Many American place names, for example, are reiterations or variations of British locations—and much British cartography speaks with an Anglo-Saxon accent. The British region of “Wessex,” for example, is a compression of “West” and “Saxony,” the German homeland of many an invader of England. The civic office of “sheriff” is a merger of two Anglo-Saxon terms: “shire,” jurisdiction similar to a county, and “reeve,” an antique term for constable.

The historical novel 1066 (1981) by David Howarth describes Anglo-Saxon England on the eve of the Norman Conquest; its political and social geography are full of these sorts of Germanic nomenclature. Another work of historical fiction, Sarum (1987) by Edward Rutherfurd, traces a series of British families from the caveman days of England to modern times, so one can see the makeup of surnames change during Roman, Anglo-Saxon, and Norman eras. The name Porteus changes to Port and then to Edward Le Portier. The last iteration reflects a French influence. But the Latin roots of English are just as strong as the Anglo-Saxon roots.

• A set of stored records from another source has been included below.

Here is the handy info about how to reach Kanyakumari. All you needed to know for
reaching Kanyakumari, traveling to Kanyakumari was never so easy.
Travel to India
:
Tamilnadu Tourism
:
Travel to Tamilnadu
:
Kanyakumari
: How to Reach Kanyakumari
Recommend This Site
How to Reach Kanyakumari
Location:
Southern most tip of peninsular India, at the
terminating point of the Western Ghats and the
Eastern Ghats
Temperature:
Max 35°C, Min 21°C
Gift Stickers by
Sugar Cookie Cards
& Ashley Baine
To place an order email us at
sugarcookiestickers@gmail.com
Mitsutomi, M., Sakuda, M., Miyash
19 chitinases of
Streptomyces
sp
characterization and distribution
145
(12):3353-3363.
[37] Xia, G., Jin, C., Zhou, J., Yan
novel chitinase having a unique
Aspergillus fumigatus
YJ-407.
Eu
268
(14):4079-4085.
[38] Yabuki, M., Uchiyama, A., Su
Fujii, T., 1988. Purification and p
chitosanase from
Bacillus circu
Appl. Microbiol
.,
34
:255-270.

Advocates of English as the official language of the United States emphasize the nation’s Anglo-Saxon tradition and ignore the rest of the ingredients in its linguistic melting pot. To try to “protect” English from its future Latin influences during this period of high Hispanic immigration would be just as futile as trying to separate English from its ancient Latin heritage. Any debate about English as a national language should begin with a discourse on the roots of modern English. This conversation should be happening in English classrooms across our public high schools as well as at political functions—especially now that Alabama law has sought to deputize its educators as agents of immigration policy.